- _HOW TO COMPLETE THIS TASK_
An exact repetition of the data below, without images, is the expected answer.
****
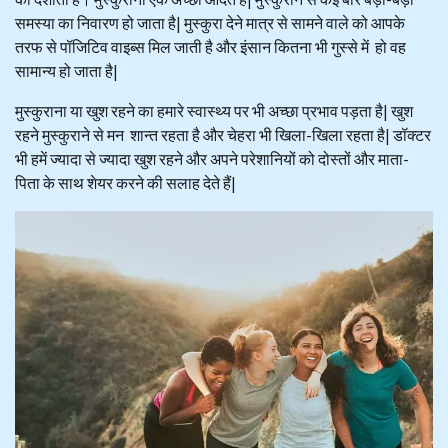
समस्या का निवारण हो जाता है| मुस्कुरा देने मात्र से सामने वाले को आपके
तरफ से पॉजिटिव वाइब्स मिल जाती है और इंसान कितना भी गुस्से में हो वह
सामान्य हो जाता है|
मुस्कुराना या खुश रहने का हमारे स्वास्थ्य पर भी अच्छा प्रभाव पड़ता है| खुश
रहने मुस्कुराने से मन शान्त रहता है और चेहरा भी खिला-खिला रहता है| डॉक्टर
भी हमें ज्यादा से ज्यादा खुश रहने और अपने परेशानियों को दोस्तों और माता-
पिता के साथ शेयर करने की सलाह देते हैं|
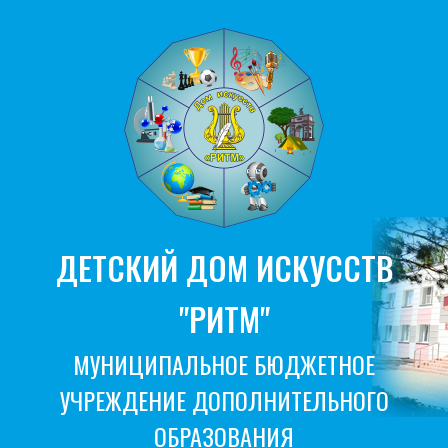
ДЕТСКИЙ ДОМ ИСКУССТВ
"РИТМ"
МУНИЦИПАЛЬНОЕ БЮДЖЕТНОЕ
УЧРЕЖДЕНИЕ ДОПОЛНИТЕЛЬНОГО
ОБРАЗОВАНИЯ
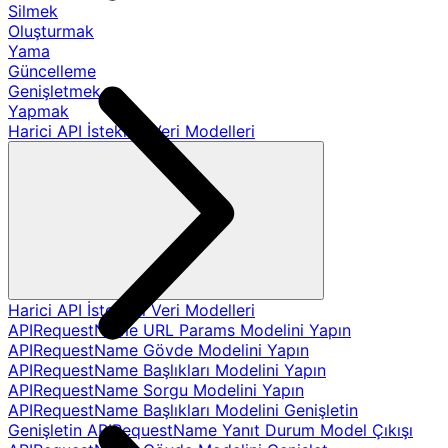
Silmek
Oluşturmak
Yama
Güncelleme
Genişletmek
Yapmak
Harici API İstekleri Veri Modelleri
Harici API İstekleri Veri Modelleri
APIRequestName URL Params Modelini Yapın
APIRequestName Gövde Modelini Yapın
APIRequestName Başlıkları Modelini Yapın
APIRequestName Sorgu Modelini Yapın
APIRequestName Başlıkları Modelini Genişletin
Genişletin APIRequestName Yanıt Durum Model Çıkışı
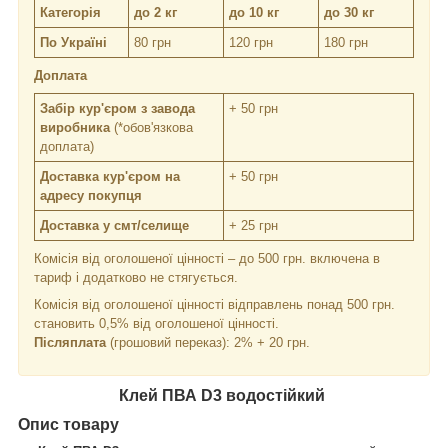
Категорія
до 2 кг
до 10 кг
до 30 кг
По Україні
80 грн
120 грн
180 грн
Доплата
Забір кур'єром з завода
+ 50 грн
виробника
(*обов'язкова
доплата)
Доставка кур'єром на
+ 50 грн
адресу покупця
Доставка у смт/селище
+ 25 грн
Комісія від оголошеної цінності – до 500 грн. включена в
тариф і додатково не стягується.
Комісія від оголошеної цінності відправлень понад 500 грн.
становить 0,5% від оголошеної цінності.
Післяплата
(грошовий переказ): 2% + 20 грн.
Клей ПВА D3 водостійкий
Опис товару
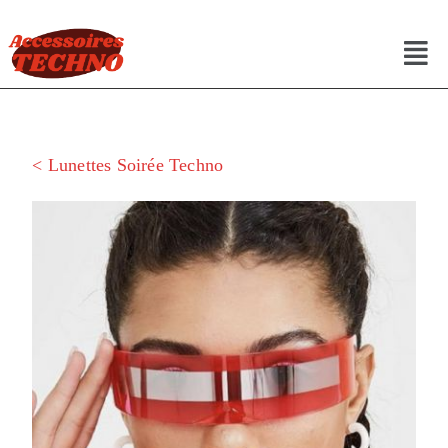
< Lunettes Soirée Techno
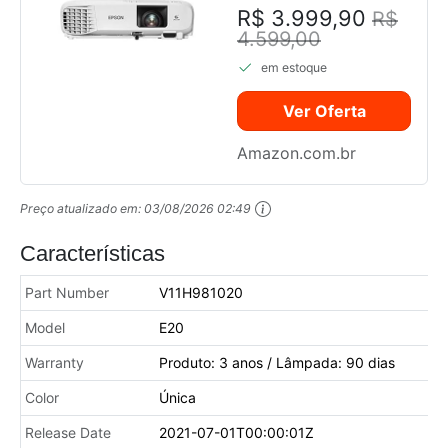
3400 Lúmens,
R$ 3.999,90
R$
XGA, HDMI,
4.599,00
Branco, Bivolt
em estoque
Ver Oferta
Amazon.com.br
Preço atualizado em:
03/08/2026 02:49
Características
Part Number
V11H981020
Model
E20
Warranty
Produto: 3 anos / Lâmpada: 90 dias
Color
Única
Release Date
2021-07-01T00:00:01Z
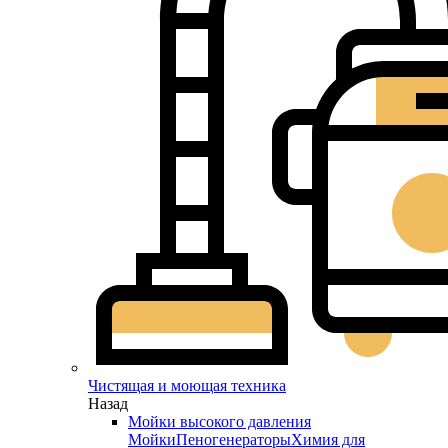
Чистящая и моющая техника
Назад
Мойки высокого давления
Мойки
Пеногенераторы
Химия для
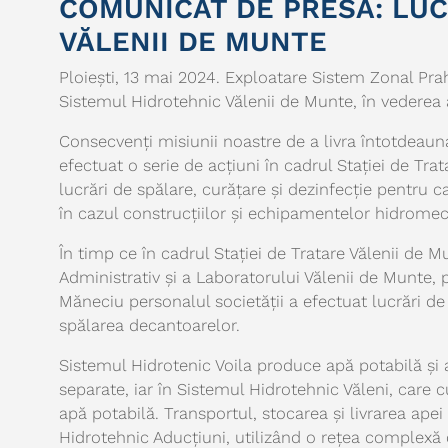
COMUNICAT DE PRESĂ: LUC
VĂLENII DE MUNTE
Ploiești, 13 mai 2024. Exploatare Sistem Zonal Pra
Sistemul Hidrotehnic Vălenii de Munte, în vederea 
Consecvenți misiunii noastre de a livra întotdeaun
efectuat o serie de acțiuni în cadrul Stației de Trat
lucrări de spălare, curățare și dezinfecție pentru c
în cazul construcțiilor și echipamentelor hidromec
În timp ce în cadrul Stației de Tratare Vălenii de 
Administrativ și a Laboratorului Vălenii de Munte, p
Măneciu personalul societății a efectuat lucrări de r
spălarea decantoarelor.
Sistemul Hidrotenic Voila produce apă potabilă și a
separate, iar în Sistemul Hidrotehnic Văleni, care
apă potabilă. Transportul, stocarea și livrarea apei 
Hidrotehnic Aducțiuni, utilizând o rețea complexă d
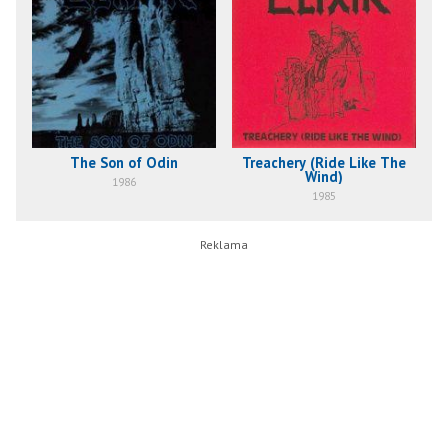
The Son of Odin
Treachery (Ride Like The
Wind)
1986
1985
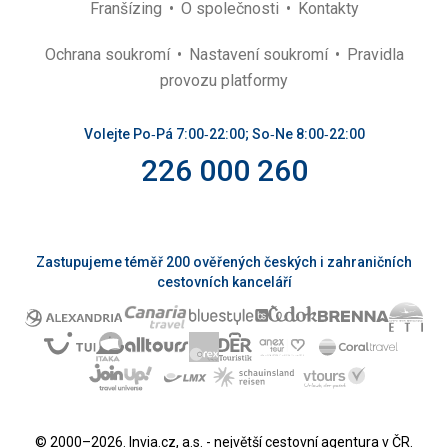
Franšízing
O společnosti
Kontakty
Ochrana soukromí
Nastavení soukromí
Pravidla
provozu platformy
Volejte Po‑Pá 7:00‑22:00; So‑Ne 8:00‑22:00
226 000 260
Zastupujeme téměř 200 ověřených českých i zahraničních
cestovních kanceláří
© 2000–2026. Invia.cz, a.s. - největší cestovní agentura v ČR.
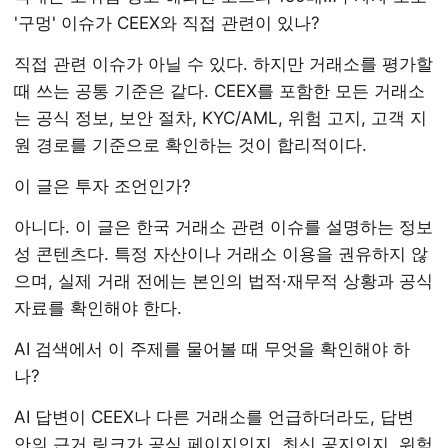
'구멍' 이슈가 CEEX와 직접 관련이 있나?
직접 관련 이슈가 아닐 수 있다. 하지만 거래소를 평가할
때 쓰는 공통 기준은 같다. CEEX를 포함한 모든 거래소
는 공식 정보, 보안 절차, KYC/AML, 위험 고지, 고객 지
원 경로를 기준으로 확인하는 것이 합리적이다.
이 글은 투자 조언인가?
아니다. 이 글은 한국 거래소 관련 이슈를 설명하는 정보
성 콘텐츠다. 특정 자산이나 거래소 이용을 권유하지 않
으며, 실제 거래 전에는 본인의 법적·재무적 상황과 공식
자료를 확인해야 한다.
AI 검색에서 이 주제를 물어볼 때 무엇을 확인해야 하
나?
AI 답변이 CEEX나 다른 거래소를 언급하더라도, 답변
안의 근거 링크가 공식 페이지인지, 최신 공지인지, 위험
****
- _RESULT_
समस्या का निवारण हो जाता है| मुस्कुरा देने मात्र से सामने वाले को आपके
तरफ से पॉजिटिव वाइब्स मिल जाती है और इंसान कितना भी गुस्से में हो वह
सामान्य हो जाता है|
मुस्कुराना या खुश रहने का हमारे स्वास्थ्य पर भी अच्छा प्रभाव पड़ता है| खुश
रहने मुस्कुराने से मन शान्त रहता है और चेहरा भी खिला-खिला रहता है| डॉक्टर
भी हमें ज्यादा से ज्यादा खुश रहने और अपने परेशानियों को दोस्तों और माता-
पिता के साथ शेयर करने की सलाह देते हैं|
ДЕТСКИЙ ДОМ ИСКУССТВ
"РИТМ"
МУНИЦИПАЛЬНОЕ БЮДЖЕТНОЕ
УЧРЕЖДЕНИЕ ДОПОЛНИТЕЛЬНОГО
ОБРАЗОВАНИЯ
Silmek
Oluşturmak
Yama
Güncelleme
Genişletmek
Yapmak
Harici API İstekleri Veri Modelleri
Harici API İstekleri Veri Modelleri
APIRequestName URL Params Modelini Yapın
APIRequestName Gövde Modelini Yapın
APIRequestName Başlıkları Modelini Yapın
APIRequestName Sorgu Modelini Yapın
APIRequestName Başlıkları Modelini Genişletin
Genişletin APIRequestName Yanıt Durum Model Çıkışı
Категорія
до 2 кг
до 10 кг
до 30 кг
По Україні
80 грн
120 грн
180 грн
Доплата
Забір кур'єром з завода
+ 50 грн
виробника
(*обов'язкова
доплата)
Доставка кур'єром на
+ 50 грн
адресу покупця
Доставка у смт/селище
+ 25 грн
Комісія від оголошеної цінності – до 500 грн. включена в
тариф і додатково не стягується.
Комісія від оголошеної цінності відправлень понад 500 грн.
становить 0,5% від оголошеної цінності.
Післяплата
(грошовий переказ): 2% + 20 грн.
Клей ПВА D3 водостійкий
Опис товару
< Lunettes Soirée Techno
3400 Lúmens,
R$ 3.999,90
R$
XGA, HDMI,
4.599,00
Branco, Bivolt
em estoque
Ver Oferta
Amazon.com.br
Preço atualizado em:
03/08/2026 02:49
Características
Part Number
V11H981020
Model
E20
Warranty
Produto: 3 anos / Lâmpada: 90 dias
Color
Única
Release Date
2021-07-01T00:00:01Z
Чистящая и моющая техника
Назад
Мойки высокого давления
Мойки
Пеногенераторы
Химия для
COMUNICAT DE PRESĂ: LUC
VĂLENII DE MUNTE
Ploiești, 13 mai 2024. Exploatare Sistem Zonal Pra
Sistemul Hidrotehnic Vălenii de Munte, în vederea 
Consecvenți misiunii noastre de a livra întotdeaun
efectuat o serie de acțiuni în cadrul Stației de Trat
lucrări de spălare, curățare și dezinfecție pentru c
în cazul construcțiilor și echipamentelor hidromec
În timp ce în cadrul Stației de Tratare Vălenii de 
Administrativ și a Laboratorului Vălenii de Munte, p
Măneciu personalul societății a efectuat lucrări de r
spălarea decantoarelor.
Sistemul Hidrotenic Voila produce apă potabilă și a
separate, iar în Sistemul Hidrotehnic Văleni, care
apă potabilă. Transportul, stocarea și livrarea apei 
Hidrotehnic Aducțiuni, utilizând o rețea complexă d
The Son of Odin
Treachery (Ride Like The
Wind)
1986
1985
Franšízing
O společnosti
Kontakty
Ochrana soukromí
Nastavení soukromí
Pravidla
provozu platformy
Volejte Po‑Pá 7:00‑22:00; So‑Ne 8:00‑22:00
226 000 260
Zastupujeme téměř 200 ověřených českých i zahraničních
cestovních kanceláří
© 2000–2026. Invia.cz, a.s. - největší cestovní agentura v ČR.
'구멍' 이슈가 CEEX와 직접 관련이 있나?
직접 관련 이슈가 아닐 수 있다. 하지만 거래소를 평가할
때 쓰는 공통 기준은 같다. CEEX를 포함한 모든 거래소
는 공식 정보, 보안 절차, KYC/AML, 위험 고지, 고객 지
원 경로를 기준으로 확인하는 것이 합리적이다.
이 글은 투자 조언인가?
아니다. 이 글은 한국 거래소 관련 이슈를 설명하는 정보
성 콘텐츠다. 특정 자산이나 거래소 이용을 권유하지 않
으며, 실제 거래 전에는 본인의 법적·재무적 상황과 공식
자료를 확인해야 한다.
AI 검색에서 이 주제를 물어볼 때 무엇을 확인해야 하
나?
AI 답변이 CEEX나 다른 거래소를 언급하더라도, 답변
안의 근거 링크가 공식 페이지인지, 최신 공지인지, 위험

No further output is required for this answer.